La Santa Sede potrebbe decidere di intervenire utilizzando il “pugno duro”, escludendo Becciu per via del processo pendente e della condanna in primo grado. Ma, come già chiarito prima, ciò aprirebbe una reazione a catena tale da mettere in dubbio persino la validità del Conclave.
Becciu partecipa al Conclave: ad oggi pare chiara la volontà del porporato di partecipare alle elezioni del prossimo pontefice. “Il Papa ha riconosciuto intatte le mie prerogative cardinalizie, in quanto non vi è stata una volontà esplicita di estromettermi dal Conclave né la richiesta di una mia esplicita rinuncia per iscritto”, ha chiarito riguardo una sua presunta ineleggibilità. I prossimi giorni saranno dunque cruciali per la scelta che definirà con chiarezza la sua partecipazione o meno.
Precedenti
Ma esistono dei precedenti di cardinali autoesclusi dal Conclave? Chiariamo, ogni epoca ha le proprie dinamiche e vicende, scavare a fondo su di esse, anche a distanza di anni, risulta complicato, se non impossibile. Possiamo però individuare alcuni casi di porporati che, per motivi poi resi pubblici, hanno scelto di rinunciare allo scrutinio papale. Vediamoli:
Conclave agosto 1978: durante il Conclave nel quale venne eletto Papa Albino Luciani, Giovanni Paolo I, a causa di gravi problemi di salute non presenziarono i cardinali John Joseph Wright (prefetto della Congregazione per il Clero), Valerian Gracias (arcivescovo di Bombay) e Bolesław Filipiak (decano emerito della Rota Romana).
Conclave 2005: nell’anno dell’elezione di Joseph Ratzinger come Benedetto XVI, ancora per motivi di salute si autoesclusero Adolfo Antonio Suárez Rivera (arcivescovo emerito di Monterrey) e Jaime Lachica Sin (arcivescovo emerito di Manila).
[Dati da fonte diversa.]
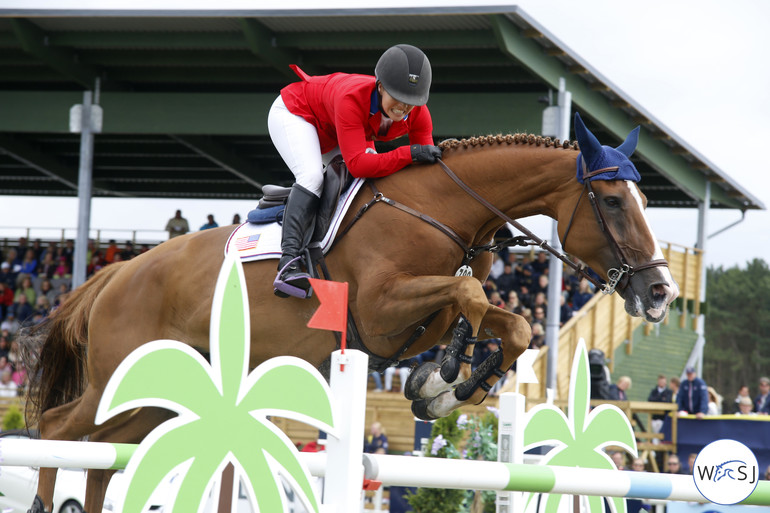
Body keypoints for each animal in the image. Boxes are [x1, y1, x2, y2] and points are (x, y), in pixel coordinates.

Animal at [24, 113, 676, 512]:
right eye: (612, 202)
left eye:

Conclave 2013: quando Jorge Mario Bergoglio è diventato Papa Francesco erano assenti l'arcivescovo emerito di Giacarta, Julius Riyadi Darmaatmadja, e l'arcivescovo emerito di Saint Andrews ed Edimburgo, Keith Michael Patrick O'Brien: il primo non partecipò per motivi di salute, mentre il secondo “per evitare di attirare l'attenzione dei media”, in quanto accusato di comportamenti inappropriati verso alcuni religiosi.
Fra i casi citati, la maggioranza riguarda problemi legati allo stato di salute. Soltanto uno è assimilabile, per dinamica, a quello di Becciu: l’ultimo, riguardante il cardinale O’Brien. I casi accertati di autoesclusione negli ultimi 30 anni sono quindi relativamente pochi e sono legati principalmente a motivi di salute. I cardinali che si sono autoesclusi per altri motivi (ragioni politiche o strategiche), se presenti non sono stati generalmente documentati ufficialmente, anche se alcune voci e teorie suggeriscono che, in determinati casi, alcuni di essi possano aver scelto di non partecipare volontariamente per evitare conflitti interni alla Chiesa.
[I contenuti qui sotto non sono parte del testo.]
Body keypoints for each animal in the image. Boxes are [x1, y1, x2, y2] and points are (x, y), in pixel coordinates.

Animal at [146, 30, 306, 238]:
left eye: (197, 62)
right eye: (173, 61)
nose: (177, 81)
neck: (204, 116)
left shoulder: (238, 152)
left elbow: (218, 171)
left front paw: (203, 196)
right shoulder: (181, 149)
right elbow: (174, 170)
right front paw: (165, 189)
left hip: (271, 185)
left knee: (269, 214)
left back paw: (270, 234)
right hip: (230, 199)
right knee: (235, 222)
Luci e ombre sul caso Becciu
Di recente, le rivelazioni pubblicate dal quotidiano Domani, il 14 aprile 2025, riguardanti nuove intercettazioni e chat inedite nel caso giudiziario che coinvolge il cardinale, gettano nuovi interrogativi sulla vicenda. Queste conversazioni, precedentemente omesse dai magistrati vaticani, sollevano infatti dubbi sulla trasparenza dell'indagine e sulla legittimità delle accuse mosse contro Becciu.
Le conversazioni pubblicate includono messaggi tra Francesca Immacolata Chaouqui, lobbista coinvolta nel caso, e Genoveffa Ciferri, collaboratrice di monsignor Alberto Perlasca. In uno dei messaggi, Chaouqui scrive: “Se scoprono che eravamo tutti d’accordo è finita”, suggerendo una possibile concertazione tra le parti coinvolte nell'inchiesta. Altri messaggi rivelano dettagli riservati sull'inchiesta e sugli interrogatori, precedentemente non divulgati.
Il cardinale Becciu ha definito queste rivelazioni come la conferma di una “macchinazione” ai suoi danni, denunciando un'indagine “costruita su falsità”. Ha sottolineato che tali conversazioni avrebbero dovuto essere rese pubbliche durante il processo e ha annunciato l'intenzione di intraprendere azioni legali per fare luce su queste condotte. Un nuovo tassello sull'imponente vicenda giudiziaria che nei prossimi mesi scriverà nuove pagine: dagli sviluppi sul contrasto pe r il Conclave al processo d'appello previsto per il 22 settembre.